Marode Eisenbahnbrücke: Bau kommt 2019

Nach dem Vorfall in Italien steht baufällige Infrastruktur europaweit im Blickpunkt. Ein kleines Beispiel gibt es auch im Oberland.

Zwota.

Die Eisenbahnbrücke über den Zwota-Bach in Zwota-Zechenbach ist trotz des trockenen Sommers derzeit fast vollständig hinter einer grünen Wand aus Bäumen verschwunden. Wer genau hinschaut, sieht die Schäden, die der Zahn der Zeit am Mauerwerk hinterlassen hat - es bröckelt und bröselt an vielen Stellen.

Die Deutsche Bahn Netz, Eigentümer der von der Vogtlandbahn gemieteten Strecke zwischen Zwotental und Klingenthal, muss und will im kommenden Jahr eine neue Brücke errichten. Nach den Informationen vom Verkehrsverbund Vogtland soll dies im Oktober 2019 geschehen. Gerechnet wird mit einer Bauzeit von vier Wochen. Die neue Brücke wird neben der alten vorgefertigt und dann eingeschoben.

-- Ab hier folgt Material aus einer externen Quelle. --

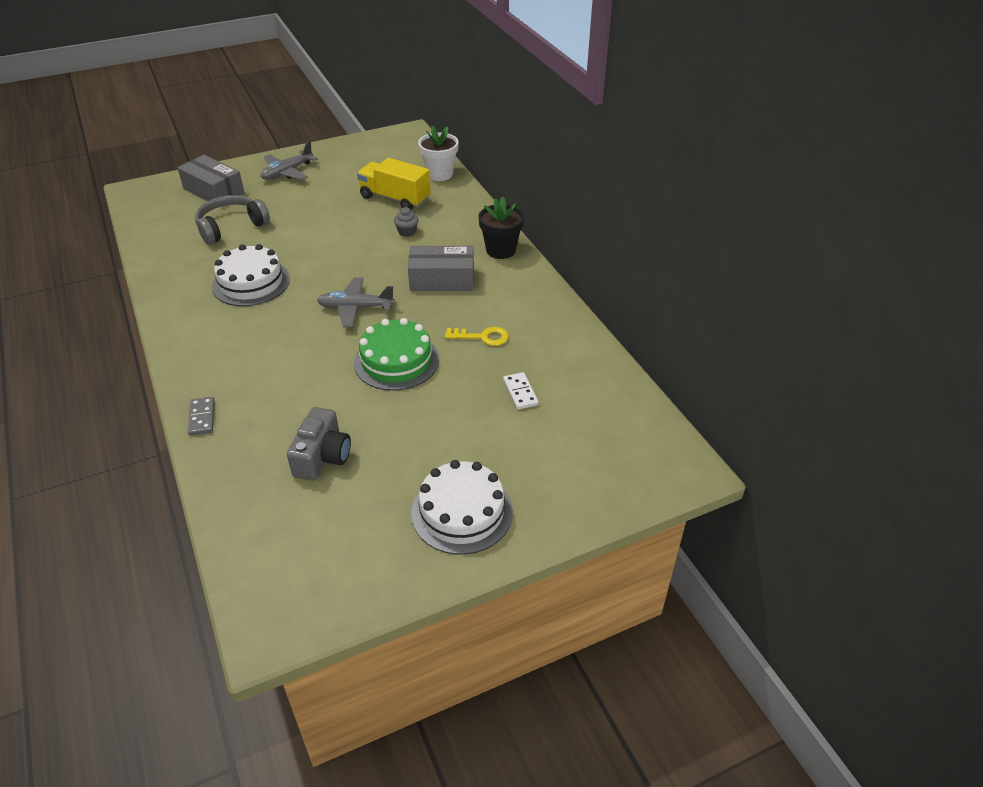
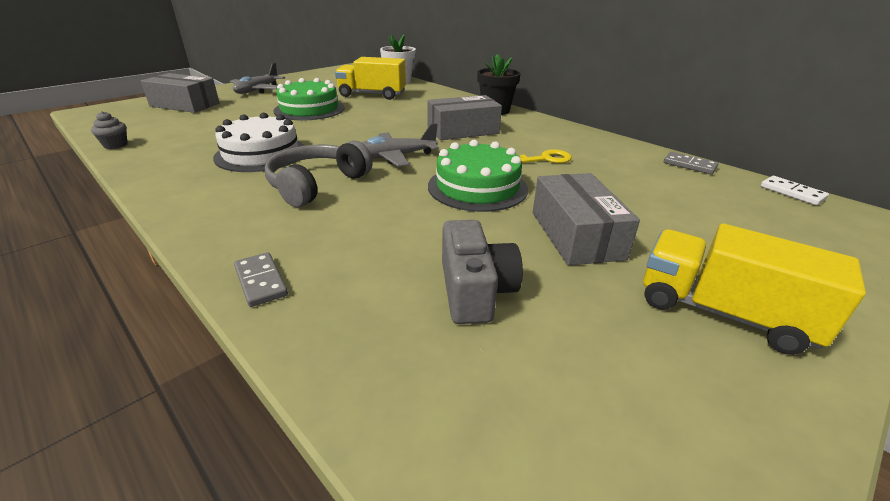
camera: 20 degrees left, 10 degrees down
(231, 227) = (216, 122): grey headphones -> grey headphones (316, 184)
(320, 217) = (309, 109): none -> green cake
(407, 232) = (401, 109): grey cupcake -> grey cupcake (115, 145)
(429, 428) = (576, 235): none -> grey box
(462, 512) = (722, 312): white cake -> yellow truck
(520, 392) = (631, 190): white domino -> white domino (792, 192)
(610, 373) = (689, 165): none -> grey domino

"Im Rahmen der Anhörung der Träger öffentlicher Belange haben wir die Einrichtung eines Stichstreckenblockes von Kraslice bis Zwota- Zechenbach gefordert, um den Schienenersatzverkehr auf ein Minimum zu beschränken. Dieser wurde allerdings seitens DB Netz abgelehnt", sagte dazu Thorsten Müller, Geschäftsführer des Verkehrsverbundes Vogtland.

Bei einem Stichstreckenblock würde die Strecke an der Unterbrechung enden und eine Sackgasse bilden, in der ein Zug reinfahren, am Ende wenden und wieder ausfahren darf. Und das alles unter Signalsicherung. Bei Baumaßnahmen können die Züge so nah wie möglich an das Ende der Strecke geführt werden. Das kostet die Bahn viel Geld.

Prominentes Beispiel war laut Müller die Brückenerneuerung in Falkenstein, bei der die Züge in Eich und Lengenfeld enden mussten. Bei einem Stichstreckenblock hätte auf beiden Strecken bis nach Falkenstein gefahren werden können, das war aber zu teuer. "Fahrgastschonendes Bauen ist etwas anderes und deswegen gibt es immer wieder Streit mit der DB. Wir fordern dies aber unablässig ein", so Müller.

Die Strecke zwischen Falkenstein und Graslitz/Kraslice wird durch das Elektronische Stellwerk (ESTW) in Falkenstein gesteuert. Die Einrichtung eines Stichstreckenblockes erfordert ein Softwareupdate des ESTW, das nach Angaben der DB Netz sehr kostenintensiv und damit unwirtschaftlich sei. So sollen sich Kosten auf 750.000 Euro belaufen. Ein solches Update wäre demnach zu Beginn und am Ende der Maßnahme nötig.

Im Falle des geplanten Brückenbaus in Zwota mit einem Stichstreckenblock wäre Schienenersatzverkehr nur auf dem knapp drei Kilometer langen Abschnitt zwischen Zwotental und Zwota-Zechenbach nötig. So aber muss der Verkehrsverbund die Busse zwischen Graslitz/ Kraslice und Zwotental verkehren lassen, wobei Uwe Badstübner, der zuständige Mitarbeiter beim Verkehrsverbund Vogtland, auch einen Schienenersatzverkehr bereits ab Schöneck in Erwägung zieht, vor allem wegen der dort günstigeren Infrastruktur für Umstiege zwischen Bahn und Bus.

Nach derzeitigem Stand ist der Brückenbau vom 7. bis 31. Oktober 2019 geplant. Die Strecke wird gesperrt. Im Zeitraum vom 11. bis 23. Oktober muss Schienenersatzverkehr eingerichtet werden. In den Zeiträumen 7. bis 10. Oktober und 24. bis 31. Oktober soll die Streckensperrung nur in den Nachtstunden erfolgen.